Développée dans la police britannique depuis vingt ans, cette doctrine est intégrée à la formation des commissaires français : « on forme des chefs d’entreprise qui doivent à partir de moyens humains, financiers et matériels donnés obtenir des résultats en matière de sécurité ».
Les conséquences de cet idéal gestionnaire sont connues. Ainsi, que signifient concrètement la baisse de la délinquance enregistrée et l’augmentation des taux d’élucidation (faits élucidés / faits constatés), qui constituent les principales priorités des plans annuels de performances de la police nationale ? L’imagination policière pour diminuer la première est débordante : refus de prendre les plaintes, balade du plaignant d’un commissariat à l’autre, regroupement ou requalification des faits constatés, etc.(4) Quant aux taux d’élucidation, il suffit de rappeler qu’ils restent très faibles pour les vols alors qu’ils sont de 100% pour des infractions à la législation sur les stupéfiants ou les étrangers. En effet, on ne constate un fait que lorsqu’on arrête un détenteur de drogue ou un sans-papiers. Il suffit donc de concentrer l’activité des services sur les délits les plus « rentables » pour faire remonter le nombre d’affaires résolues. Au détriment bien entendu de toutes les affaires dites « complexes » …

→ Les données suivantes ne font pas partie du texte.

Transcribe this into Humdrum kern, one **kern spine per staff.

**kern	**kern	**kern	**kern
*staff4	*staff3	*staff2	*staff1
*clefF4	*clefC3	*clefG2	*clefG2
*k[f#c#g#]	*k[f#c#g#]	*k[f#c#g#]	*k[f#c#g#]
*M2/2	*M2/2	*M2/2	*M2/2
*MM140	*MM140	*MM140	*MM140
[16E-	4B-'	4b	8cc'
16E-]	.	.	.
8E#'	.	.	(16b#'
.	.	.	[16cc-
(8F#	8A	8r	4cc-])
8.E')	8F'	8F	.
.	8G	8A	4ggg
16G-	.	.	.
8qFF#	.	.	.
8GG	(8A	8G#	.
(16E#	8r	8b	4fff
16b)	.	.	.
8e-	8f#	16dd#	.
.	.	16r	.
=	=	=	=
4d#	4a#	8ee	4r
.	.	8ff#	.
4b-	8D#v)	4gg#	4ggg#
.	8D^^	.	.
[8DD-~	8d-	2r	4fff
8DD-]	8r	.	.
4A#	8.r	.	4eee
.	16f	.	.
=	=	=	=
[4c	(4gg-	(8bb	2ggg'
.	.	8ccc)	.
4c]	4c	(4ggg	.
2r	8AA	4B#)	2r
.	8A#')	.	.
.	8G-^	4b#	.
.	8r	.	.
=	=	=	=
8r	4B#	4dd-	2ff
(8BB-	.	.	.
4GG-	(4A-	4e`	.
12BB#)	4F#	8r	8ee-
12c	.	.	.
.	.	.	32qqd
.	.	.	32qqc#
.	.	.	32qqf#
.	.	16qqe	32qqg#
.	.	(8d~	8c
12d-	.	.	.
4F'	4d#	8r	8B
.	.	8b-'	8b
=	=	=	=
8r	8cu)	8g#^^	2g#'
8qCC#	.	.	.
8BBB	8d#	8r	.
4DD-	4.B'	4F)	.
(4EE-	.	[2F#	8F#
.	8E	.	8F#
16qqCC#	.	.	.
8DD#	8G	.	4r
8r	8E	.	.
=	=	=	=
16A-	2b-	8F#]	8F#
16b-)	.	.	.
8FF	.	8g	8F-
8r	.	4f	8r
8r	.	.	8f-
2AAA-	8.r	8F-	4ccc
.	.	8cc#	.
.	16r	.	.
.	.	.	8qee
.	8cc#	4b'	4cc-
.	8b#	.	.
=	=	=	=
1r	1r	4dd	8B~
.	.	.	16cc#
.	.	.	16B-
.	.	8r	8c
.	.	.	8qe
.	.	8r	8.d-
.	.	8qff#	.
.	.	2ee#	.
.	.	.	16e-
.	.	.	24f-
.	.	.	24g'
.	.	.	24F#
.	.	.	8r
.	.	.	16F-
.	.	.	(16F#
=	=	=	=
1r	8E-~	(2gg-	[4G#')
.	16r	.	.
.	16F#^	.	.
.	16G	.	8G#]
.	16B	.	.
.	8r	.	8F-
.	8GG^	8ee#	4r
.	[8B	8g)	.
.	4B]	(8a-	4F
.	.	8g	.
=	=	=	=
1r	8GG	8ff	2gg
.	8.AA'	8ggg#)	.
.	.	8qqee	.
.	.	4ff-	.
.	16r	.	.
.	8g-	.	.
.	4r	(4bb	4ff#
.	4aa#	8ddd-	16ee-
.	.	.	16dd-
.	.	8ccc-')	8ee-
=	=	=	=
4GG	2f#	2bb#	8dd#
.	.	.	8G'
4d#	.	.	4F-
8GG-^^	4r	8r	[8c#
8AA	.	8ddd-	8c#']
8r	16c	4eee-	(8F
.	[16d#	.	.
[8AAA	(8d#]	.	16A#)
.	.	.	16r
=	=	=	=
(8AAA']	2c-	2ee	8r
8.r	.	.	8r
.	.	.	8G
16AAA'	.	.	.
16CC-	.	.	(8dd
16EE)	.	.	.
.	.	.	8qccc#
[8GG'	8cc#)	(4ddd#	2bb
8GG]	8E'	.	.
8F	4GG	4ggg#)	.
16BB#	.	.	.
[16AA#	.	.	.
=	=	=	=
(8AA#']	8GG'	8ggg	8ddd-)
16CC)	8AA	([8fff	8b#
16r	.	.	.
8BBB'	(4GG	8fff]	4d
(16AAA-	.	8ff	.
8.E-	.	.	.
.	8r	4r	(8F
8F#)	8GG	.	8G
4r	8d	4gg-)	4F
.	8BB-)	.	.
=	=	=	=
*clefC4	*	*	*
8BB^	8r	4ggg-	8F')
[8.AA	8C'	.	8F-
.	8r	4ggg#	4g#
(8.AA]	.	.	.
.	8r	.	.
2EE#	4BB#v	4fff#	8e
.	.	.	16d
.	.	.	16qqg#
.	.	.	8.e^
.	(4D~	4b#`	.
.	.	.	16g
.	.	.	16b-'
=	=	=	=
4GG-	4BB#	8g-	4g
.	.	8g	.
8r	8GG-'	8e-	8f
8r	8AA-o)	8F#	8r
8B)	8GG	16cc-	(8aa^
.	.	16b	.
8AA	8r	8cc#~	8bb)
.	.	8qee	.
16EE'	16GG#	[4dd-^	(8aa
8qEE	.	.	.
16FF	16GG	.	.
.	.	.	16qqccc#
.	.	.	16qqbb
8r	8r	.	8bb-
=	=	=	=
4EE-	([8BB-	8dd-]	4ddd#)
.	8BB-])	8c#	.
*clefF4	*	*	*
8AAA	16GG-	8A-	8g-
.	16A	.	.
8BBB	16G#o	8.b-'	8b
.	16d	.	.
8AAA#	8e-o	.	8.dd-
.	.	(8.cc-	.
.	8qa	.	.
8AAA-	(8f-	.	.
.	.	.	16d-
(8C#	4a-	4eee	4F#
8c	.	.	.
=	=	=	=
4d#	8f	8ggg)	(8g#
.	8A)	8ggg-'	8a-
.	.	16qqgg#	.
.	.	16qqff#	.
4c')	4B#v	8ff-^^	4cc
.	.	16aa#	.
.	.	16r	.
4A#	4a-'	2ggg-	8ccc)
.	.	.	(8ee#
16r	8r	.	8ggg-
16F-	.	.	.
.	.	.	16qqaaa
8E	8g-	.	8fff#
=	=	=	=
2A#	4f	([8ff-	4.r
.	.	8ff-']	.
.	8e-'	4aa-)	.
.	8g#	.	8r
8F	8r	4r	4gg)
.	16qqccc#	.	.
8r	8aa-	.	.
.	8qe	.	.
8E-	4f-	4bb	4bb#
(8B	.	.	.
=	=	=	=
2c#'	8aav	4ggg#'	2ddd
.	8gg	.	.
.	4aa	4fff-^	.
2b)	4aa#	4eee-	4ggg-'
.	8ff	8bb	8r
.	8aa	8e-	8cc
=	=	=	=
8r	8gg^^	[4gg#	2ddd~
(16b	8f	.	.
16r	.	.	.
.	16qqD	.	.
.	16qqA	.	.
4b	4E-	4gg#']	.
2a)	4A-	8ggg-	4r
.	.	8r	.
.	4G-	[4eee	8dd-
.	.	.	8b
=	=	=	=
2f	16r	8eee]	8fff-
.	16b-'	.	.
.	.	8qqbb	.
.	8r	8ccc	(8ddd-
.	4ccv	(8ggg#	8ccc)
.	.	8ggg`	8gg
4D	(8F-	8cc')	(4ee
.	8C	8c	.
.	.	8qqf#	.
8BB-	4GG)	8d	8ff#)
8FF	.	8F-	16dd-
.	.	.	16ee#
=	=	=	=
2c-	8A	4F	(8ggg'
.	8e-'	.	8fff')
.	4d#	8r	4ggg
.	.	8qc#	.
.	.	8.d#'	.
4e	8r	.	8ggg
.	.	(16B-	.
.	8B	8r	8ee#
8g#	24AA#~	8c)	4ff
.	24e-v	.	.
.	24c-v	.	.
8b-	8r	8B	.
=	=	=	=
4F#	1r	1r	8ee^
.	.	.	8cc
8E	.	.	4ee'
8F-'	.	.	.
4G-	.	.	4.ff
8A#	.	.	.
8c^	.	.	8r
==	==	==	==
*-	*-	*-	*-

Est-ce à dire que l’activité policière est aujourd’hui uniquement inféodée à ces indicateurs ? Pas seulement. S’intéressant aux échelons plus subalternes, les chercheurs Christian Mouhanna et Jean-Hugues Matelly écrivent : « pour l’acteur de terrain, la satisfaction des désirs de sa hiérarchie, en l’occurrence des statistiques conformes, peut rapidement devenir le meilleur moyen « d’avoir la paix »… une fois que les statistiques sont bonnes, les agents peuvent enfin se consacrer à « autre chose », c’est-à-dire à ce qu’ils considèrent comme le vrai travail policier(5) ».
Cette illusion de contrôle constitue une fiction politique absolument nécessaire : l’idée que les désordres sociaux sont jugulés et encadrés. Et en définitive, c’est peut être ça, la « culture du résultat » dont se revendiquent les ministres de l’intérieur successifs. ●

Laurent Bonelli, sociologue, université paris X, Nanterre.

1) Lire son témoignage dans Jean-Pierre Havrin, Il a détruit la police de proximité, Paris, Jean-Claude Gawsewitch Editeur, Paris 2010, pp.13 et suiv.
2) Discours du 26 juin 2002.
3) Source : Aspects de la criminalité et de la délinquance constatée en France, La Documentation française.
4) On trouvera une large liste de ces pratiques dans l’ouvrage de Jean-Hugues Matelly et Christian Mouhanna, Police, des chiffres t des doutes, Michalon, Paris, 2007.
5) Jean-Hugues Matelly et Christian Mouhanna, Police, des chiffres et des doutes, op. cit., p.47.